Overview

Chronic pain affects more people than heart disease, diabetes and cancer combined and will affect 1 in 4 Americans over their lifetime1. Spinal cord stimulation (SCS), involving electrical stimulation of the spinal cord from the epidural space, is a promising option to treat chronic neuropathic pain in the low back, legs and feet from multiple etiologies. Presently, SCS uses one-size-fits-all electrical stimulation without regard to ongoing pain state or unique pain related changes in the brain2. SCS has three key drawbacks: 1) After implant, effective stimulation parameters must be chosen through a painstaking, trial-and-error process 3. 2) SCS loses benefit after 1 year in up to 20% of patients4. 3) Before implant, patients must have an expensive one-week trial period because we lack an objective method to predict which patients will receive pain relief.

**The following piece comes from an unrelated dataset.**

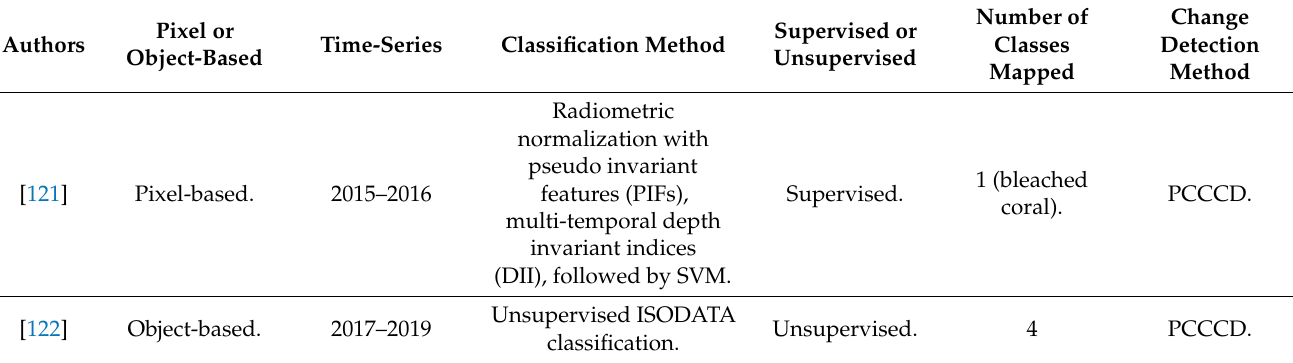
Table 3. Coral reef benthic change detection publications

Developing data-driven methods to optimize the programming of electrical stimulation and predict trial success without an invasive implant has the potential to improve therapy efficacy, make SCS accessible to more patients and uncover fundamental mechanisms of chronic pain in the brain.

Aim 1: To validate personalized biomarkers of chronic back and leg pain and guide the optimal tuning of SCS parameters in the ambulatory setting, we will record EEG during varying natural pain states and device settings from 15 patients with SCS implants. Aim 1a. Conditions will include 1) baseline with SCS off for 12 hours; 2) ineffective SCS programs; 3) and established, most comfortable SCS settings. Aim 1b. We will then develop machine learning models to predict optimal settings for each patient from neural data. 10 additional patients will then undergo automated parameter prediction using our method and their time to achieve optimal relief will be compared to 10 patients using conventional programming methods.

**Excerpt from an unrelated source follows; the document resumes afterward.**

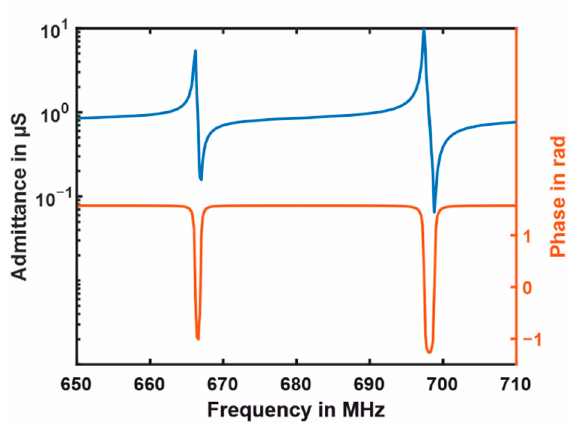
Figure 12. Current amplitude in the magnitude and phase of the co-resonant vibration system.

Aim 2: To predict which patients will receive benefit from SCS and avert a costly and invasive trial period, we will also record EEG during the above states in 25 patients undergoing standard, temporarily implanted one-week trial periods. We will compare brain activity patterns with machine learning models between patients who have good relief from the trial (and at the 6 months timepoint) vs those that fail to achieve at least 50% pain relief. These analyses will form the basis of future trial prediction algorithms and reveal key insights about brain circuit connectivity related to SCS responsiveness.